Anmeldungen für das Projekt werden bereits entgegen genommen. Interessierte werden dann informiert, wenn der Selbsttest als erster Schritt ins Programm, online ist.Info und Anmeldung: www.onlinesucht-hilfe.com
>>>> Zahlen und Fakten
Das Projekt läuft über drei Jahre, bis Ende 2022, und wird wissenschaftlich begleitet. Der Innovationsfonds Deutschland fördert Ompris mit 1,35 Millionen Euro. Die Federführung hat das LWL-Klinikum in Bochum. Sieben Projektpartner sind insgesamt beteiligt, darunter die Klinik Kloster Dießen. Chefarzt dort ist Bert te Wildt, Begründer und bis 2018 Leiter der Bochumer Medienambulanz.

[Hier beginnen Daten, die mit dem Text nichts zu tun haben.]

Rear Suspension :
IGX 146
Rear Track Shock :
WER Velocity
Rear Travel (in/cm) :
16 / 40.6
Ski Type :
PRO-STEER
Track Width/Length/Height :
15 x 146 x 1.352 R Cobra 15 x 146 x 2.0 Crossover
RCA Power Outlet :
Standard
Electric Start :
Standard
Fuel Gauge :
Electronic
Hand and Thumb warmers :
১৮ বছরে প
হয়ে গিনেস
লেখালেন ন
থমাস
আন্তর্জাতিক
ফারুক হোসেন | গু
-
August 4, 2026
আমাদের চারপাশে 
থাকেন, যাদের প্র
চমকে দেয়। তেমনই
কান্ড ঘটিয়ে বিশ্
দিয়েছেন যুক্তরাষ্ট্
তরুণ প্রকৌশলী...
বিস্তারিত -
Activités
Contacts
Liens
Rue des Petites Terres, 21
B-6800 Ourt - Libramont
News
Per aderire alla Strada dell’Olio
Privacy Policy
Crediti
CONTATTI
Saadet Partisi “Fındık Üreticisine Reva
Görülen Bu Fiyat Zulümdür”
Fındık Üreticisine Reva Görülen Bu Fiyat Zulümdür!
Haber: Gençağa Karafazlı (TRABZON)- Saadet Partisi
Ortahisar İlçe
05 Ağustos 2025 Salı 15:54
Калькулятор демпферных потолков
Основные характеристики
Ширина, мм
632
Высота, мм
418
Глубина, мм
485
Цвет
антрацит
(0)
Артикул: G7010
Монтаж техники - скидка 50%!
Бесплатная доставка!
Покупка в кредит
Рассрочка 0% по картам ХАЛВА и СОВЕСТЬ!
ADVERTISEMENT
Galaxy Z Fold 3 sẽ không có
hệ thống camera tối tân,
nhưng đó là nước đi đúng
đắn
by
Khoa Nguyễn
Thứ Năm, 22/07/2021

In der Mediensprechstunde der Ambulanz stellten sich seit 2012 mehrere hundert Patienten vor, allein in diesem Jahr kamen schon 55. Auch das stationäre „Setting für Internet-bezogene Störungen“ an der Klinik wird derzeit ausgebaut.
Die bisher wichtigste Studie zum Thema, die Pinta-Studie des Bundesministeriums für Gesundheit, zeigte schon 2011, dass deutschlandweit etwa 550.000 Menschen im Alter zwischen 14 und 64 Jahren von einer Internetsucht betroffen sind: 1,5 Prozent. Männer und Frauen übrigens gleichermaßen.